A liberal arts education turns out to be the perfect foundation for building a successful tech company.
Five years ago, Ben Kazez ’08 arrived at the Minneapolis–St. Paul International Airport to catch a flight when, as always, he began to mutilate his boarding pass. He pulled it out as he checked a bag. Then shoved it back in his pocket. He pulled it out to show security. Then put it back in his pocket. He consulted it again at the flight status monitors. And he pulled it out it at least once more when he forgot his gate number.
So, during the next two months, Kazez, then a recent graduate of Carleton’s computer science program, set to work creating FlightTrack, a mobile app for smartphones that provides boarding information, interactive maps of the flight’s course, and real-time alerts for changes in arrival times, terminals, gates—plus a one-tap e-mail to alert the person picking you up.
“I launched it in November 2008,” says Kazez, “and the next morning it was already at the top of the travel category on the iPhone App Store.”
Today millions of customers have downloaded FlightTrack, and it’s available in a dozen languages. And Mobiata, the company Kazez formed to market the app, became a multimillion-dollar company and was snapped up in 2010 by online travel giant Expedia. Now senior director of mobile products for Expedia, Kazez leads a crew of 40—including lead engineers Daniel Lew ’07 and Sebastian Celis ’03, director of design Reed Martin ’03, and engineers Joanna Lee ’07, Ben Cochran ’10, Daniel Levy ’11, and Jonathan Garnaas-Holmes ’12—developing travel apps for the Expedia and Mobiata brands.
“Mobile apps are the best way to give people flexibility when they travel,” says Kazez, who was living in Northfield and writing apps for Ultralingua, a dictionary software company owned by Carleton computer science professor Jeff Ondich, when he launched FlightTrack. “But in the beginning, I figured it was possible that no one would buy the app.”
When FlightTrack became a hit, he left Ultralingua to focus on developing travel apps. Soon, he had created four of them—TripDeck, HotelPal, FlightBoard, and FlightTrack Pro—and had hired 12 employees. As Mobiata became successful, investors began swarming. But Expedia’s offer made Kazez take notice: “Expedia [recognized that] mobile was changing the way people travel”—much as the Internet had changed the way people plan and book trips more than a decade earlier.
The sale was finalized in November 2010, and Kazez went from independent entrepreneur to corporate manager. “Running the mobile products division of a big company is very different from running a 12-person startup,” says Kazez, who now lives in San Francisco. “But then again, I didn’t have any experience running a 12-person startup.
“I can’t tell you where we’ll be in five years because things are changing so quickly.
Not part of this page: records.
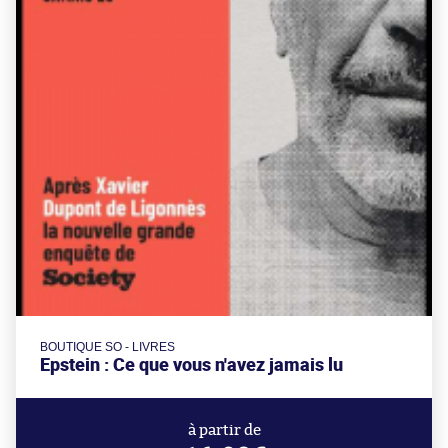
BOUTIQUE SO - LIVRES
Epstein : Ce que vous n'avez jamais lu
à partir de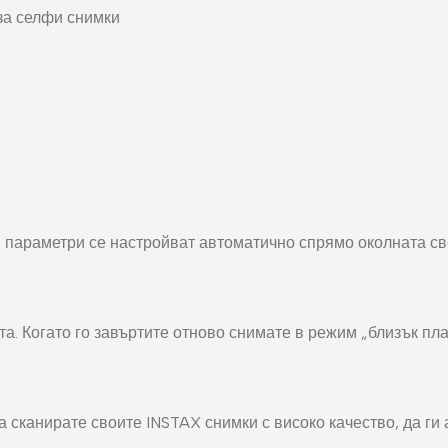
за селфи снимки
ги параметри се настройват автоматично спрямо околната св
. Когато го завъртите отново снимате в режим „близък план
 сканирате своите INSTAX снимки с високо качество, да ги 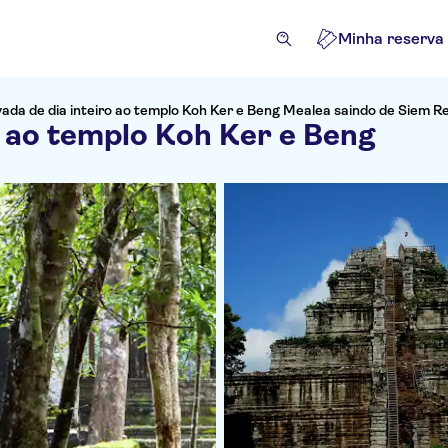
Minha reserva
vada de dia inteiro ao templo Koh Ker e Beng Mealea saindo de Siem R
o ao templo Koh Ker e Beng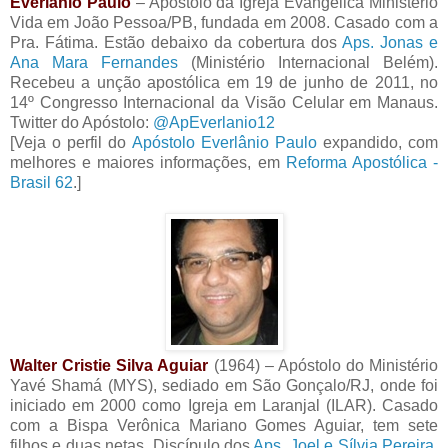
Everlânio Paulo
– Apóstolo da Igreja Evangélica Ministério
Vida em João Pessoa/PB, fundada em 2008. Casado com a
Pra. Fátima. Estão debaixo da cobertura dos
Aps. Jonas e
Ana Mara Fernandes
(Ministério Internacional Belém).
Recebeu a unção apostólica em 19 de junho de 2011, no
14º Congresso Internacional da Visão Celular em Manaus.
Twitter do Apóstolo:
@ApEverlanio12
[Veja o perfil do
Apóstolo Everlânio Paulo
expandido, com
melhores e maiores informações, em
Reforma Apostólica -
Brasil 62
.]
Walter Cristie Silva Aguiar
(1964) – Apóstolo do Ministério
Yavé Shamá (MYS), sediado em São Gonçalo/RJ, onde foi
iniciado em 2000 como Igreja em Laranjal (ILAR). Casado
com a Bispa Verônica Mariano Gomes Aguiar, tem sete
filhos e duas netas. Discípulo dos
Aps. Joel e Sílvia Pereira
.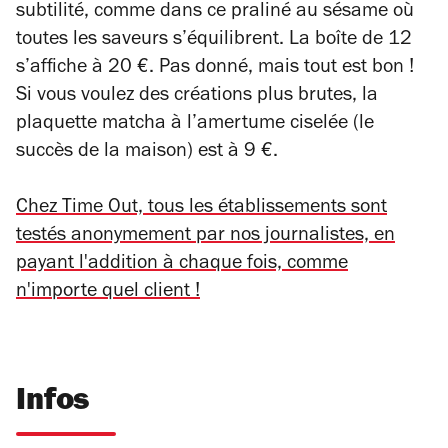
subtilité, comme dans ce praliné au sésame où
toutes les saveurs s’équilibrent. La boîte de 12
s’affiche à 20 €. Pas donné, mais tout est bon !
Si vous voulez des créations plus brutes, la
plaquette matcha à l’amertume ciselée (le
succès de la maison) est à 9 €.
Chez Time Out, tous les établissements sont
testés anonymement par nos journalistes, en
payant l'addition à chaque fois, comme
n'importe quel client !
Infos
I used to book every hotel in advance when I traveled. Now, when I arrive at my destination, I view available hotels using our hotel app, and then press a button to book one. I’ve got a place to stay without having to think about it in advance.”
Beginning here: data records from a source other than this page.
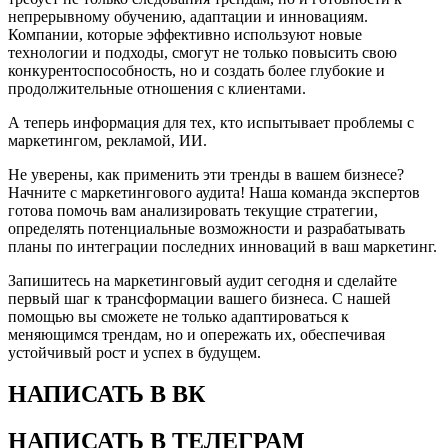
непрерывному обучению, адаптации и инновациям.
Компании, которые эффективно используют новые
технологии и подходы, смогут не только повысить свою
конкурентоспособность, но и создать более глубокие и
продолжительные отношения с клиентами.
А теперь информация для тех, кто испытывает проблемы с
маркетингом, рекламой, ИИ.
Не уверены, как применить эти тренды в вашем бизнесе?
Начните с маркетингового аудита! Наша команда экспертов
готова помочь вам анализировать текущие стратегии,
определять потенциальные возможности и разрабатывать
планы по интеграции последних инноваций в ваш маркетинг.
Запишитесь на маркетинговый аудит сегодня и сделайте
первый шаг к трансформации вашего бизнеса. С нашей
помощью вы сможете не только адаптироваться к
меняющимся трендам, но и опережать их, обеспечивая
устойчивый рост и успех в будущем.
НАПИСАТЬ В ВК
НАПИСАТЬ В ТЕЛЕГРАМ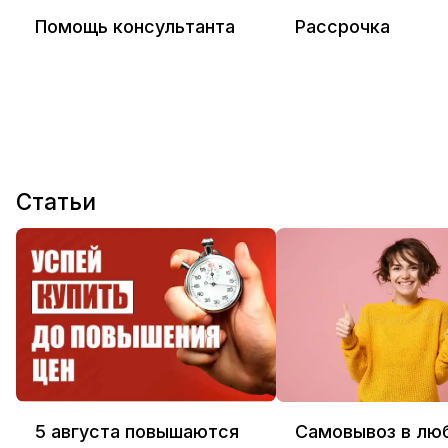
Помощь консультанта
Рассрочка
Статьи
5 августа повышаются
Самовывоз в лю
Kazez and his team also have developed apps that enable travelers to track fare drops, book a new flight if one is canceled, discover cool things to do at their destination, and consult an itinerary that’s always available and up-to-date.
Despite his success, Kazez acknowledges that he never wanted to be an entrepreneur. “I thought of entrepreneurship as something separate from the Carleton liberal arts experience,” he says. “I was totally wrong.”
It turns out that a liberal arts background was indispensable to the process of developing a business: “I wore a lot of different hats. I would write code for a couple of days and then I’d be editing somebody’s marketing copy. Next I would be looking at spreadsheets and trying to make the finances work. My liberal arts background was an incredible foundation for building a company.”
But the best foundation of all is a good idea. Kazez recommends that would-be app developers and entrepreneurs start with a problem—and find a solution.
“The most important thing is not to create something for the joy of creating it, but because it needs to exist,” says Kazez. “The world doesn’t need more start-ups. The world needs more great products that improve people’s lives.”